These results suggest the predominance of uncultured Treponema that appear to have distinct members related to the digestion of either selleck inhibitor hay or concentrate diet. The distribution of spiral-shaped bacteria (spirochetes) and their role in the degradation
of plant material in the rumen have been reported by different workers (Bryant, 1952; Stanton & Canale-Parola, 1979; Ziolecki & Wojciechowicz, 1980). Direct microscopic enumeration of spirochetes showed up to 2.0 × 108 cells mL−1 of bovine rumen fluid (Stanton & Canale-Parola, 1979), which is comparable to the population density of common rumen bacterial species (Bryant & Burkey, 1953). All strains of spirochetes isolated from the rumen have been classified in the genus Treponema, comprised of three described species: Treponema bryantii (Stanton & Canale-Parola, 1980), Treponema saccharophilum (Paster & Canale-Parola, 1985) and Treponema zioleckii (Piknova et al., 2008). Rumen Treponema strains are able to degrade plant polysaccharides (Ziolecki, 1979), and in vitro studies have shown a beneficial interaction of T. bryantii with the cellulolytic
www.selleckchem.com/products/VX-770.html bacterium Fibrobacter succinogenes (Stanton & Canale-Parola, 1980). Recent application of molecular techniques in the study of microbial ecology demonstrated the existence of a considerable proportion of diverse uncultivated spirochetes involved in chronic disease in the human oral cavity and in degradation of lignocellulose materials in the termite gut (Paster et al., 1996, 2001; Dewhirst et al., 2000).

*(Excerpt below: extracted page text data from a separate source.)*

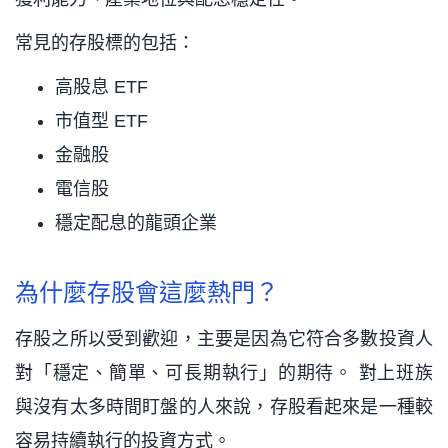
常見的存股標的包括：
高股息 ETF
市值型 ETF
金融股
電信股
穩定配息的龍頭企業
為什麼存股會這麼熱門？
存股之所以受到歡迎，主要是因為它符合多數投資人
對「穩定、簡單、可長期執行」的期待。 對上班族
與沒有太多時間盯盤的人來說，存股看起來是一種較
容易持續執行的投資方式。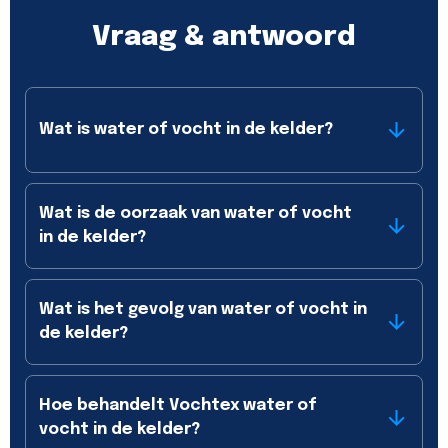
Vraag & antwoord
Wat is water of vocht in de kelder?
Wat is de oorzaak van water of vocht
in de kelder?
Wat is het gevolg van water of vocht in
de kelder?
Hoe behandelt Vochtex water of
vocht in de kelder?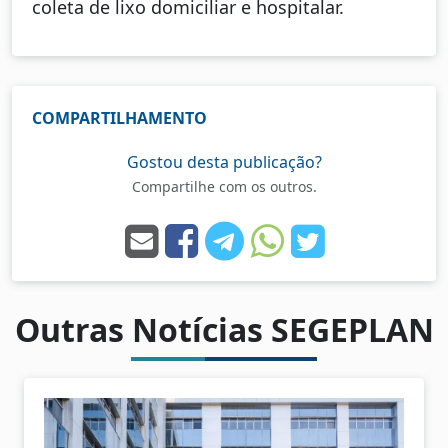
coleta de lixo domiciliar e hospitalar.
COMPARTILHAMENTO
Gostou desta publicação?
Compartilhe com os outros.
Outras Notícias SEGEPLAN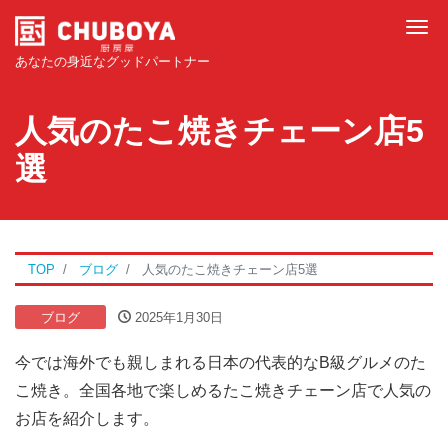
Tog
あなたの身近なグッドパートナー
人気のたこ焼きチェーン店5
選
TOP
ブログ
人気のたこ焼きチェーン店5選
ブログ
2025年1月30日
今では海外でも親しまれる日本の代表的なB級グルメのた
こ焼き。全国各地で楽しめるたこ焼きチェーン店で人気の
お店を紹介します。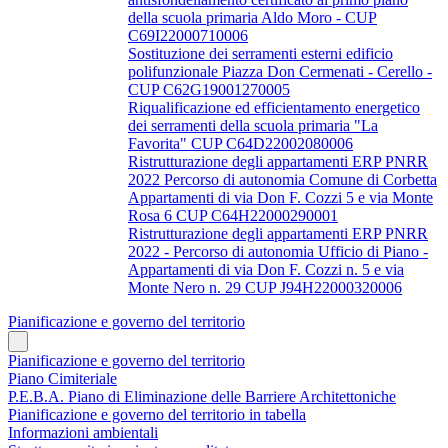
della scuola primaria Aldo Moro - CUP
C69I22000710006
Sostituzione dei serramenti esterni edificio
polifunzionale Piazza Don Cermenati - Cerello -
CUP C62G19001270005
Riqualificazione ed efficientamento energetico
dei serramenti della scuola primaria "La
Favorita" CUP C64D22002080006
Ristrutturazione degli appartamenti ERP PNRR
2022 Percorso di autonomia Comune di Corbetta
Appartamenti di via Don F. Cozzi 5 e via Monte
Rosa 6 CUP C64H22000290001
Ristrutturazione degli appartamenti ERP PNRR
2022 - Percorso di autonomia Ufficio di Piano -
Appartamenti di via Don F. Cozzi n. 5 e via
Monte Nero n. 29 CUP J94H22000320006
Pianificazione e governo del territorio
Pianificazione e governo del territorio
Piano Cimiteriale
P.E.B.A. Piano di Eliminazione delle Barriere Architettoniche
Pianificazione e governo del territorio in tabella
Informazioni ambientali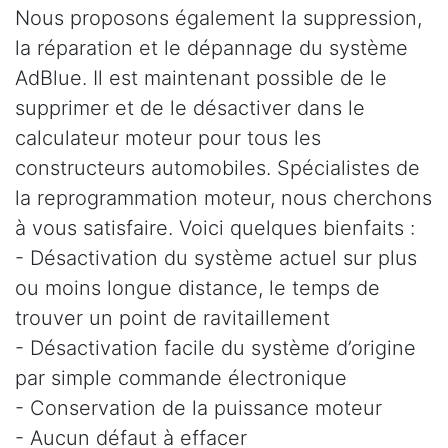
Nous proposons également la suppression,
la réparation et le dépannage du système
AdBlue. Il est maintenant possible de le
supprimer et de le désactiver dans le
calculateur moteur pour tous les
constructeurs automobiles. Spécialistes de
la reprogrammation moteur, nous cherchons
à vous satisfaire. Voici quelques bienfaits :
- Désactivation du système actuel sur plus
ou moins longue distance, le temps de
trouver un point de ravitaillement
- Désactivation facile du système d’origine
par simple commande électronique
- Conservation de la puissance moteur
- Aucun défaut à effacer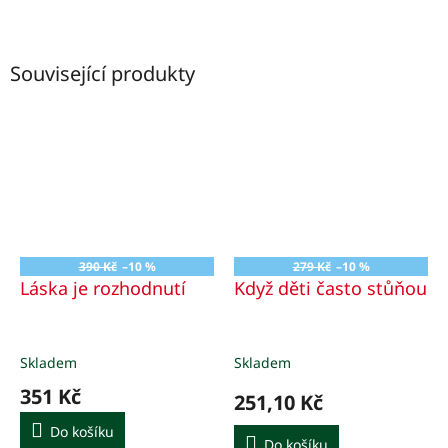
Související produkty
390 Kč
–10 %
279 Kč
–10 %
Láska je rozhodnutí
Když děti často stůňou
Skladem
Skladem
351 Kč
251,10 Kč
Do košíku
Do košíku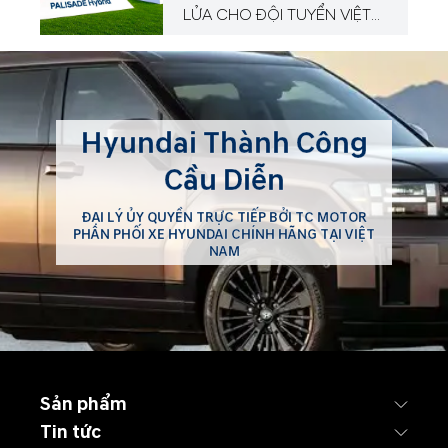
LỬA CHO ĐỘI TUYỂN VIỆT
NAM TẠI HYUNDAI CUP
2026!
Hyundai Thành Công
Cầu Diễn
ĐẠI LÝ ỦY QUYỀN TRỰC TIẾP BỞI TC MOTOR
PHÂN PHỐI XE HYUNDAI CHÍNH HÃNG TẠI VIỆT
NAM
Sản phẩm
Tin tức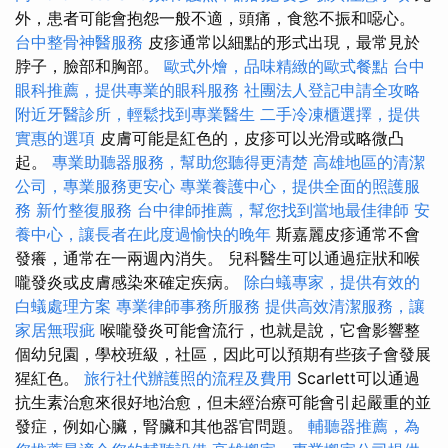
外，患者可能會抱怨一般不適，頭痛，食慾不振和噁心。
台中整骨神醫服務
皮疹通常以細點的形式出現，最常見於
脖子，臉部和胸部。
歐式外燴，品味精緻的歐式餐點
台中
眼科推薦，提供專業的眼科服務
社團法人登記申請全攻略
附近牙醫診所，輕鬆找到專業醫生
二手冷凍櫃選擇，提供
實惠的選項
皮膚可能是紅色的，皮疹可以光滑或略微凸
起。
專業助聽器服務，幫助您聽得更清楚
高雄地區的清潔
公司，專業服務更安心
專業養護中心，提供全面的照護服
務
新竹整復服務
台中律師推薦，幫您找到當地最佳律師
安
養中心，讓長者在此度過愉快的晚年
斯嘉麗皮疹通常不會
發癢，通常在一兩週內消失。 兒科醫生可以通過症狀和喉
嚨發炎或皮膚感染來確定疾病。
除白蟻專家，提供有效的
白蟻處理方案
專業律師事務所服務
提供高效清潔服務，讓
家居無瑕疵
喉嚨發炎可能會流行，也就是說，它會影響整
個幼兒園，學校班級，社區，因此可以預期有些孩子會發展
猩紅色。
旅行社代辦護照的流程及費用
Scarlett可以通過
抗生素治愈來很好地治愈，但未經治療可能會引起嚴重的並
發症，例如心臟，腎臟和其他器官問題。
輔聽器推薦，為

For example, 16S rRNA gene-based clone library analysis of samples from the oral cavity of a human subject and from the hindgut of a single
termite species, respectively, suggested some 20 and 23 new species of spirochetes (Choi et al., 1994; Lilburn et al., 1999). Considering the individuality of human microbiota and the existence of ∼280 termite genera, these observations suggest the presence of a selleck kinase inhibitor considerable diversity of spirochetes, particularly uncultured members. In contrast to the above digestive tract environments, our knowledge of the uncultured Treponema community in the rumen is very limited. The current understanding of the rumen Treponema diversity is mainly based on earlier cultivation-based studies that showed morphological and physiological variations in rumen spirochetes (Paster et al., 1991; Piknova et al., 2008). A comprehensive analysis of 16S rRNA gene sequences derived from the rumen showed that rumen Treponema were not detected frequently (Edwards et al., 2004; Yang et al., 2010). However, we had previously retrieved a number of Treponema clones related to both cultured and uncultured members from a fiber-associated community (Koike et al., 2003; Shinkai et al., 2010). Based on these data, we speculated that rumen Treponema diversity has been underestimated and members of this group may play a metabolic role in fiber degradation.